Representation defers violence because it provides us new ways to organize ourselves and hence to trade and distribute resources in relatively non-violent ways.
However, what acts to defer violence also acts to build more complex human societies that in turn become much more capable of organized violence, and this is the paradox we need to unfold...Denmark is sufficiently sophisticated that it could build nuclear weapons and kill millions of its enemies, but it is precisely because it has such inherent capabilities that it is also the kind of well-organized culture that a non-violent Danish Muslim need not seriously fear, at least at this stage in history...
Representation will always create a relationship between self and other, no matter how much "binary thinking" is denounced in the name of multiculturalism, etc.

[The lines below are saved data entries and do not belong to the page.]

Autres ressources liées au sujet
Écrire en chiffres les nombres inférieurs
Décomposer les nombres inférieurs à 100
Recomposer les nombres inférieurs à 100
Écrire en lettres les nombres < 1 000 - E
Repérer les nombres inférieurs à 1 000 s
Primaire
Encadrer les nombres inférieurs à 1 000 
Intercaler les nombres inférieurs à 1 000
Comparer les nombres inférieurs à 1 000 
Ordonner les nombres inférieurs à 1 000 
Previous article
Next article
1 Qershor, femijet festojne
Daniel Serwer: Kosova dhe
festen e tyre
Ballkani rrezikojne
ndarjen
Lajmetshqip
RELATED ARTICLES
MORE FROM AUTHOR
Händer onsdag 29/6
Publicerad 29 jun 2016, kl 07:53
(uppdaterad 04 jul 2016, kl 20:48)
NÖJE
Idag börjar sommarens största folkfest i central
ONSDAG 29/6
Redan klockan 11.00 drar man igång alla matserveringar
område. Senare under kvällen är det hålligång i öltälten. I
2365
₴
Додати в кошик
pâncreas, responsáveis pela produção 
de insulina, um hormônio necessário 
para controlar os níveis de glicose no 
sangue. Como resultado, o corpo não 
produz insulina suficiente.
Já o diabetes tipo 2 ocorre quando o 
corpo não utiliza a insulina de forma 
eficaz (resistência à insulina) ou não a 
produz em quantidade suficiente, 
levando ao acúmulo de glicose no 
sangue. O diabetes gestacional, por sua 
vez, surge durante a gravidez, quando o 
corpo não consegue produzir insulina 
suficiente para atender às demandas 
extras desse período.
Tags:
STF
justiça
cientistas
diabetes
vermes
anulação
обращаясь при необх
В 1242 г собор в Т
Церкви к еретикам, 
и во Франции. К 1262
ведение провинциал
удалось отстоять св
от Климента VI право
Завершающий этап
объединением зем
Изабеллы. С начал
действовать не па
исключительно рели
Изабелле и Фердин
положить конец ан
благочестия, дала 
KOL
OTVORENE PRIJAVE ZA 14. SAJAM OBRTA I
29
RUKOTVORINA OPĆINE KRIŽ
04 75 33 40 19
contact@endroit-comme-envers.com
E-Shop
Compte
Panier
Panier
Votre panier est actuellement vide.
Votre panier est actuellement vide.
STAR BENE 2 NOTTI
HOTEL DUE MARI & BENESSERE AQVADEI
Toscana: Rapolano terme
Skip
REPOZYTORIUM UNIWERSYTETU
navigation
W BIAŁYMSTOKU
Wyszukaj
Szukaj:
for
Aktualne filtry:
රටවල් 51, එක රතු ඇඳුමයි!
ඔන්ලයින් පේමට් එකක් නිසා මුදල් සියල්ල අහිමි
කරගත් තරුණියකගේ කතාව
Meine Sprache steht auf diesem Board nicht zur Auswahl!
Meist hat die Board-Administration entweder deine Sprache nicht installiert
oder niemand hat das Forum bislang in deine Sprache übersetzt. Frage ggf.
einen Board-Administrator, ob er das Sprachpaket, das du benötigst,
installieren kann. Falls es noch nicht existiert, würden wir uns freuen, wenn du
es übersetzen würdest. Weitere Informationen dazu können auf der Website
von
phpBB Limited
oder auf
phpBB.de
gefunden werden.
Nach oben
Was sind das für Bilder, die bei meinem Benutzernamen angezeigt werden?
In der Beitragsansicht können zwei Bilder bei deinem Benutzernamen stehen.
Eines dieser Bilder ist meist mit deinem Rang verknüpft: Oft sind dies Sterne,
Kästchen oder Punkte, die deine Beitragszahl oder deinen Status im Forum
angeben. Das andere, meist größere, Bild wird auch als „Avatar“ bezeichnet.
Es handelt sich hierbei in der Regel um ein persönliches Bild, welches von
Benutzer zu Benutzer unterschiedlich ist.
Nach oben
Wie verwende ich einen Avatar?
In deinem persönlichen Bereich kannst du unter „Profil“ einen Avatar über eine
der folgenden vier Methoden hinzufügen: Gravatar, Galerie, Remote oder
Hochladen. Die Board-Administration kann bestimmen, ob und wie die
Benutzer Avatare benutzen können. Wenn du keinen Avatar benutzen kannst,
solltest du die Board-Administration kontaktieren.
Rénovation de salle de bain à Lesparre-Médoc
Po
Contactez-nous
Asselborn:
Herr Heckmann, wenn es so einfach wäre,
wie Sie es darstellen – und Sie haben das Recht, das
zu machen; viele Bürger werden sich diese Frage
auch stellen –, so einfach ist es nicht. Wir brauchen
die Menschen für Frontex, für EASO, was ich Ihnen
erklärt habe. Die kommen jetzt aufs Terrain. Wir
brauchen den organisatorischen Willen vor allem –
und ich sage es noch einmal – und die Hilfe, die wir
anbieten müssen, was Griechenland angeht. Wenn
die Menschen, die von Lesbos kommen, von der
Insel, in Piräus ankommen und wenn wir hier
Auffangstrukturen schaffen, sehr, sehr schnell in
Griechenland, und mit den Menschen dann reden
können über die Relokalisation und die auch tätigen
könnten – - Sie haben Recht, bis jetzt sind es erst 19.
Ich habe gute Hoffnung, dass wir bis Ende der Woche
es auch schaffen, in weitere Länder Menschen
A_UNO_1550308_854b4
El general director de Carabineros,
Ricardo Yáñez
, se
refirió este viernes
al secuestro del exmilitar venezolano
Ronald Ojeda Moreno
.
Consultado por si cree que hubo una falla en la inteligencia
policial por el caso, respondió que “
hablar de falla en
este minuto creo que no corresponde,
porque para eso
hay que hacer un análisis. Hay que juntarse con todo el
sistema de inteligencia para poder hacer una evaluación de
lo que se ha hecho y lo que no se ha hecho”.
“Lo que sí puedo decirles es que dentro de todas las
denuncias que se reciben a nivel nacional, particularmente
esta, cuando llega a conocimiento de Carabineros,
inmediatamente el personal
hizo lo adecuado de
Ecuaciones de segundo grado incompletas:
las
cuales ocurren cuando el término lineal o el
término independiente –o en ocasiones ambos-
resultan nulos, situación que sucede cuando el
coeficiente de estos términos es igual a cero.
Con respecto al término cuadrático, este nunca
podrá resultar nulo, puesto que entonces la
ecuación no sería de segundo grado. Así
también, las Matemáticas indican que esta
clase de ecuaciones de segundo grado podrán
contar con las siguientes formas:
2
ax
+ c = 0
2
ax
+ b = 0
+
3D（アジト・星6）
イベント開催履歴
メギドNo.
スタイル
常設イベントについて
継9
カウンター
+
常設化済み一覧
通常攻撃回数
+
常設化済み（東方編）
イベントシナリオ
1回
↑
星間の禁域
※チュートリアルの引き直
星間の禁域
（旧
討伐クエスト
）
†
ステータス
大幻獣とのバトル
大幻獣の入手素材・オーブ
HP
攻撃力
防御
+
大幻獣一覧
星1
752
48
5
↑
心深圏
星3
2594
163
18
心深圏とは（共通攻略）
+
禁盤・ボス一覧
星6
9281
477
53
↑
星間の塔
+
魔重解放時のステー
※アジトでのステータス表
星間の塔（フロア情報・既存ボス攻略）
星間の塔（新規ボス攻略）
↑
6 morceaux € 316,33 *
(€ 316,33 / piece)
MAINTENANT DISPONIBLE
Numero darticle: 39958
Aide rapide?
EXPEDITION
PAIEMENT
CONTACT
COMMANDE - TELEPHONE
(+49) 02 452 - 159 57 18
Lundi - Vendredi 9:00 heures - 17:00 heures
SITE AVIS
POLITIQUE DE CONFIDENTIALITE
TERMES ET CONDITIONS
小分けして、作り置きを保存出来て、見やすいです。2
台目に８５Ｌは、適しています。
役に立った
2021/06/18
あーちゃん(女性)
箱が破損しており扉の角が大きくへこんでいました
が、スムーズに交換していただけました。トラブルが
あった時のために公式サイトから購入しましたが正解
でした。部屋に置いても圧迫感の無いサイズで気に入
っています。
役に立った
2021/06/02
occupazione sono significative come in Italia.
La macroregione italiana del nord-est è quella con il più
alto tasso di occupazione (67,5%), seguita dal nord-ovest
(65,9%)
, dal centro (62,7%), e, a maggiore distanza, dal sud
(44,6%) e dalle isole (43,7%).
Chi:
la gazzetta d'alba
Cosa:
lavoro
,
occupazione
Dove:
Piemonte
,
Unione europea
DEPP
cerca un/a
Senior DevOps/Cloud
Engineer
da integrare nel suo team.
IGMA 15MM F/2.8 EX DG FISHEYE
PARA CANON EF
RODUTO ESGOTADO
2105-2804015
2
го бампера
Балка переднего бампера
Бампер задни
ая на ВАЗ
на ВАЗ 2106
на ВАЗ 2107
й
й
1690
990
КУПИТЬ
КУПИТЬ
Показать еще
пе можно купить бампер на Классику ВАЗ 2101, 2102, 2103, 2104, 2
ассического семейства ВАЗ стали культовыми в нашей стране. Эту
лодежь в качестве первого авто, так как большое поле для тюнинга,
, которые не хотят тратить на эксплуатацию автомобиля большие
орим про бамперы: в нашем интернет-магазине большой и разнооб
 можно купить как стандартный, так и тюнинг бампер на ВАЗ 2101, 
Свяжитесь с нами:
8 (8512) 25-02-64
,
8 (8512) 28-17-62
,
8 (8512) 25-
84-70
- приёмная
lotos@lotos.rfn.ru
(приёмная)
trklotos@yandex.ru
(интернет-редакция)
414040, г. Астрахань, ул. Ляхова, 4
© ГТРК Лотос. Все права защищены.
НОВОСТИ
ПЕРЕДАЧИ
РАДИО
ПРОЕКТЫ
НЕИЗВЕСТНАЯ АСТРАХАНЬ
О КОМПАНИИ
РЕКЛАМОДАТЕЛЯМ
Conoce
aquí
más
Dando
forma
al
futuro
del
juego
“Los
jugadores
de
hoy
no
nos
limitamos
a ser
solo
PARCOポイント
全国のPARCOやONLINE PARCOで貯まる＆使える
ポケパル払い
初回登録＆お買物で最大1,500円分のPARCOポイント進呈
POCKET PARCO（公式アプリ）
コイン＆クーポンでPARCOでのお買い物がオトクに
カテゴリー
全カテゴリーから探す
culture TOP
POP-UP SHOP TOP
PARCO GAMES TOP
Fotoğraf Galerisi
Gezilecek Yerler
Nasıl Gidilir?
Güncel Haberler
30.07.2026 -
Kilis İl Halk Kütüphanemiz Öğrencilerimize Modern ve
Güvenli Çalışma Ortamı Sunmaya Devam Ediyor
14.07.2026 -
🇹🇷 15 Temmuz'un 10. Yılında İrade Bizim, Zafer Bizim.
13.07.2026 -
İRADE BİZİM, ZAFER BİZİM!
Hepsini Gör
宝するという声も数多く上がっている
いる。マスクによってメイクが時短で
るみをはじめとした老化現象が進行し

The trick is to learn how to respect the other, not to deny his existence as one's other (and such respect must be earned and will require all sides engaging in some criticial and frank conversations about such things as ethics, group behaviours, and their religious origins...)
The postmodern vogue of denouncing binary thinking usually does more to exacerbate tensions, thanks to its own unacknowledged reliance on the most crude binary opposition of all: that which purportedly distinguishes hegemonic oppressors from everyone else.
Free speech can always set the stage for violence. But we would be more violent - we could not survive - without it. The question is whether the attempt to control speech will do more to build up tensions in systems without safety valves to let off steam, or whether it will do more to defer violence.
The liberal tends to the utopian and thinks that the problem of conflict and violence can be avoided by proper regulations. But in fact it is best avoided, to the degree we can ever defer our inevitable conflicts, by maximizing human freedoms. Denmark has already gone far enough down this road of freedom that we need have little fear that they are about to turn genocidal. The attempt to bottle up speech there will have much more disastrous effects than allowing people, immersed in very real human conflicts in daily life, to mediate this tenstion with some verbal and visual criticism of each other.
A negative outcome of attempts to control speech is especially likely if the nation - the political unit best suited, in concert with other nations, to maximizing human freedoms - is being circumscribed by post-national bureaucrats in bodies like the UN or EU. This is a sure recipe for conflicts getting to the explosive stage.
We need freedom to survive and limiting it is only justfiable when we are on the very edge of violence, a clear and present danger to others.
tp - that comment really deserves to be a post of its own.
Has anyone in the UN called on the *President* of Iran for an "official explanation" of his (presumaly official) calls to wipe Israel off the map?
Who cares if you think they are in bad taste? Bad taste is allowed in a free state.
I'm surprised at you. This is one of the smartest sites on the web.
I revel in America's greatness as well as it's bad taste. Bad taste is the exhaust of freedom and creativity.